La situazione del B2B non è migliore rispetto al B2C. Eurostat, l'Istituto statistico dell'Unione Europea, rileva che solo:
- il 54% delle imprese italiane dispone di un proprio sito internet contro il 62% della media europea.
- Il 19% contro il 36% della media UE acquista merci via internet
- e, infine, il 3% vende prodotti (nella UE sono l’11%)
Più incoraggiante è il dato relativo alle connessioni ad internet che vede le nostre imprese al quinto posto in classifica a pari merito della Grecia con il 92% delle connessioni e a poca distanza dalla Finlandia (98%) che guida la classifica, Danimarca (97%), Austria (95%) e Germania (94%). Se si considerano, invece, i collegamenti a banda larga la situazione peggiore consistentemente: trai primi dieci paesi l’Italia è nona (57%) seguita dalla sola Grecia (44%).
| Paese | In rete | Banda Larga |
| Austria | 95 | 61 |
| Danimarca | 97 | 82 |
| Finlandia | 98 | 81 |
| Germania | 94 | 62 |
| Grecia | 92 | 44 |
| Italia | 92 | 57 |
| Olanda | 91 | 71 |
| Regno Unito | 90 | 65 |
| Spagna | 90 | 76 |
| Svezia | 96 | 83 |
Come per l'e-commerce B2C, l’e-commerce B2B presenta una forte concentrazione di imprese e settori: l’industri automobilistica per 27 miliardi di euro, la farmaceutica per 13 miliardi di euro, l’industria alimentare e il turismo per 8 e infine l’industria informatica per 5,5.
Fin dagli esordi di Internet il B2B ha accolto con entusiasmo l’e-business, inteso come insieme delle opportunità on-line. Lo sviluppo in primis di questo settore, seguito solo successivamente da quello del business-to-consumer, è giustificato dal fatto che permette maggiore fluidità di comunicazione tra l’azienda e i suoi partners, consentendo ad esempio la compilazione di form direttamente on-line, e permettendo un risparmio generale di tempo. Inoltre, usando il Web come luogo di condivisione di documenti, permette di eliminare costi inutili in supporti e spedizioni.

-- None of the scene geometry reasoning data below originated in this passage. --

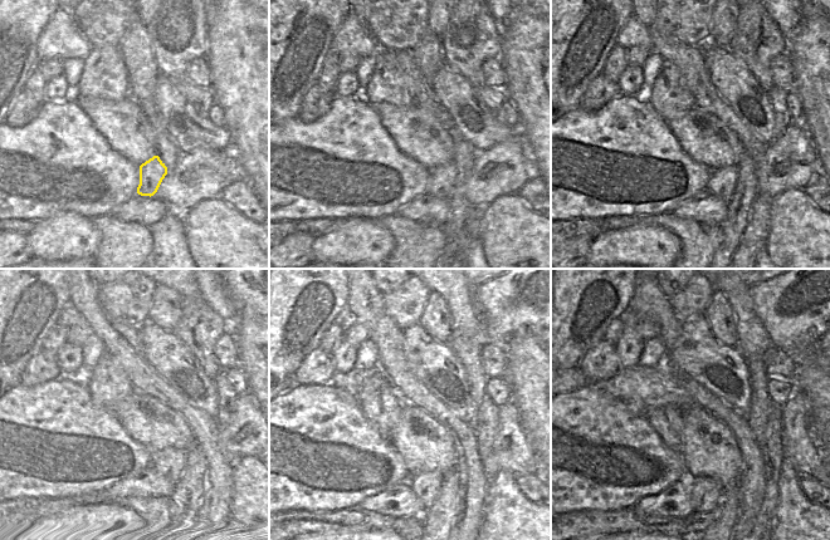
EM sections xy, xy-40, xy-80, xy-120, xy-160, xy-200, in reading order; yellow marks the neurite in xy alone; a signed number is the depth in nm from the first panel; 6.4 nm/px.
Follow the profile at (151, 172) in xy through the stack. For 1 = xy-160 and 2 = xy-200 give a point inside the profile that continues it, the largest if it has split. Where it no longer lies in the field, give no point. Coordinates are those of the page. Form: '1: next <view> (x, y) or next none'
1: next xy-160 (425, 486)
2: next xy-200 (704, 491)

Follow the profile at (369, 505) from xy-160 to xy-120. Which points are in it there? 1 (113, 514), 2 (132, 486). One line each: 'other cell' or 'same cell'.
1: other cell
2: same cell

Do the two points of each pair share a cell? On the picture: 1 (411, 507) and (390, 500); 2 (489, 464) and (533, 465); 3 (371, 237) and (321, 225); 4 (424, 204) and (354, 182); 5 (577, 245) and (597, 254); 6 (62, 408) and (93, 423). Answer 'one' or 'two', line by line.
1: one
2: two
3: two
4: two
5: two
6: one

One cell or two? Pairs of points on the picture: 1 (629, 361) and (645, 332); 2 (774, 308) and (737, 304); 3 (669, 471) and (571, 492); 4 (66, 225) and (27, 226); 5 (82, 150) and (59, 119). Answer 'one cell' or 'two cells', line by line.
1: two cells
2: two cells
3: one cell
4: two cells
5: one cell

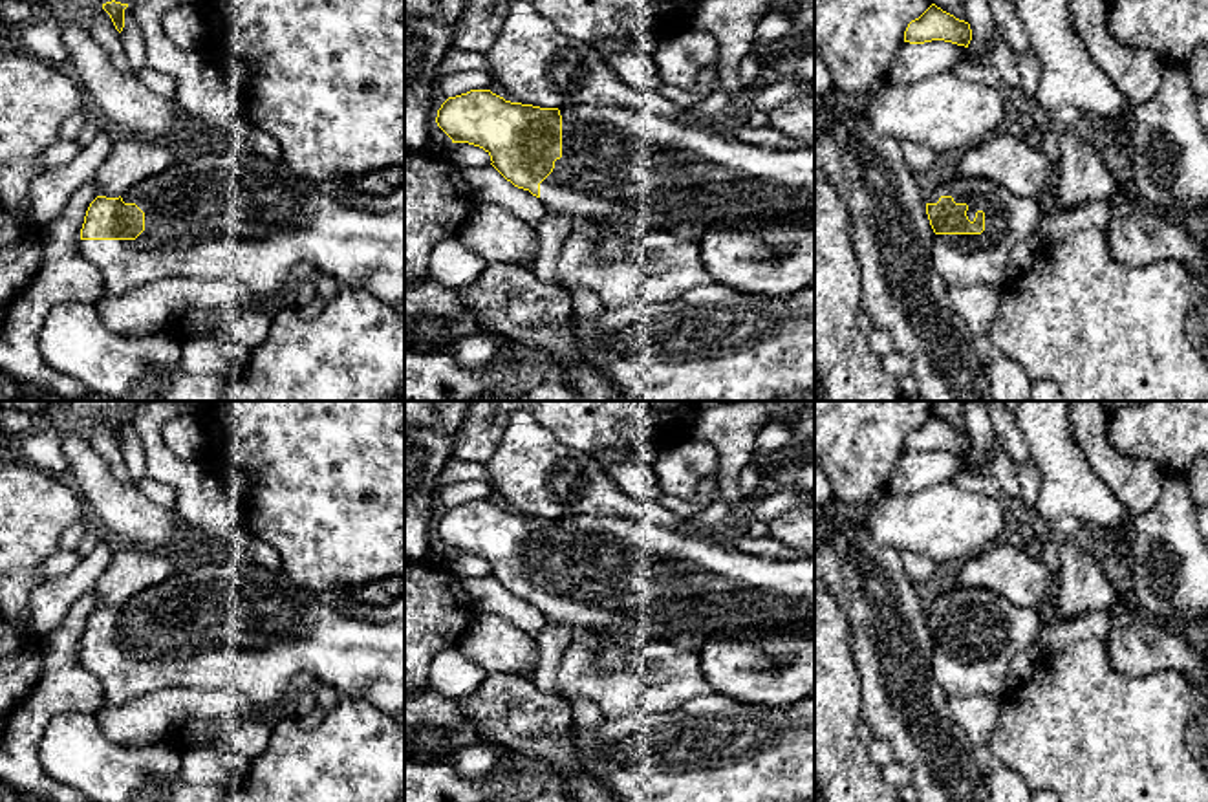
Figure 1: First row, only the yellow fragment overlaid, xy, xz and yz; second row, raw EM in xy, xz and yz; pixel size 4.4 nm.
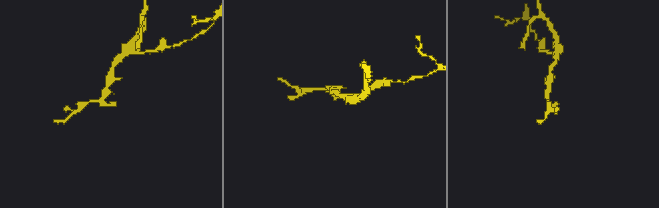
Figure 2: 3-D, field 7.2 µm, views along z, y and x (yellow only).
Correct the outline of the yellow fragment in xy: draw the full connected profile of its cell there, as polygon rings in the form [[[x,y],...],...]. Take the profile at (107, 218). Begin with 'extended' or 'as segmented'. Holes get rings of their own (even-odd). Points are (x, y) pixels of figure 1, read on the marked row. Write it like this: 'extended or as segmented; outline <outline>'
extended; outline [[[212,145],[203,154],[185,157],[176,161],[163,172],[143,179],[141,183],[128,189],[119,198],[97,196],[84,216],[81,229],[79,253],[93,264],[102,275],[104,295],[124,295],[145,284],[165,276],[183,276],[183,278],[221,278],[229,276],[242,282],[254,297],[256,304],[273,306],[280,302],[280,286],[289,275],[289,271],[300,262],[311,262],[315,275],[331,275],[339,280],[339,287],[362,287],[384,304],[394,304],[404,298],[404,209],[392,212],[372,212],[366,209],[357,209],[342,201],[333,189],[333,183],[317,185],[300,174],[293,172],[284,161],[265,157],[254,150],[236,148],[236,146],[216,146]]]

È bene sottolineare che l’impresa che decide di fare business sul web ha bisogno di strumenti on-line pratici e veloci:
- l’accesso alle informazioni presenti deve essere agevole e veloce: ogni pagina presente deve essere facilmente accessibile
- la rete stessa deve costituire un’occasione reale di stabilire solide relazioni con i propri fornitori, consentendo a questi ultimi di monitorare il grado di soddisfazione dei clienti nei confronti dei prodotti forniti;
- sfruttare la rete per instaurare un dialogo interattivo con il prospect ed offrirgli un’informazione personalizzata;
- offrire un’assistenza post-vendita efficiente: trasformare manuali in help on-line, incrementare l’offerta di tele-assistenza attraverso conferenze a distanza
Le imprese hanno quindi a disposizione un utile strumento non solo per la conclusione di una trattativa di vendita, ancora difficile in caso di prodotti complessi, ma anche per l’espletamento di tutta quella pre-vendita che certi prodotti industriali richiedono. Infatti, in questo modo è possibile presentare l’azienda e i prodotti, rispondere a tutte le possibili domande, attivare la negoziazione, giungere quindi alla conclusione della stessa. Tutto, o quasi, quello che veniva fatto con incontri e colloqui, ora avviene in rete in tempo reale.